Problem to solve
In the records below, the line containing "output c_out" marks the start. Copy that line and everything after it exactly, through the last line.
---------------
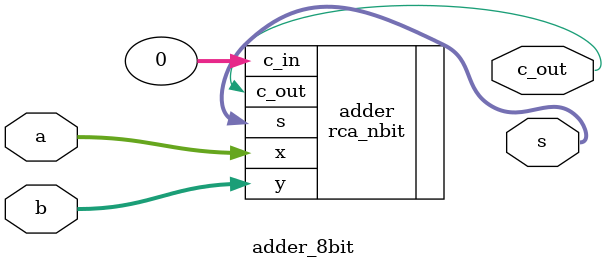
<source format=v>
module adder_8bit (
    input [7: 0] a, b,
    output [7: 0] s,
    output c_out
);
    rca_nbit #(.n(8)) adder (
        .x(a),
        .y(b),
        .c_in(0),
        .s(s),
        .c_out(c_out)
    );
endmodule
</source>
---------------
Problem solution
    output c_out
);
    rca_nbit #(.n(8)) adder (
        .x(a),
        .y(b),
        .c_in(0),
        .s(s),
        .c_out(c_out)
    );
endmodule
</source>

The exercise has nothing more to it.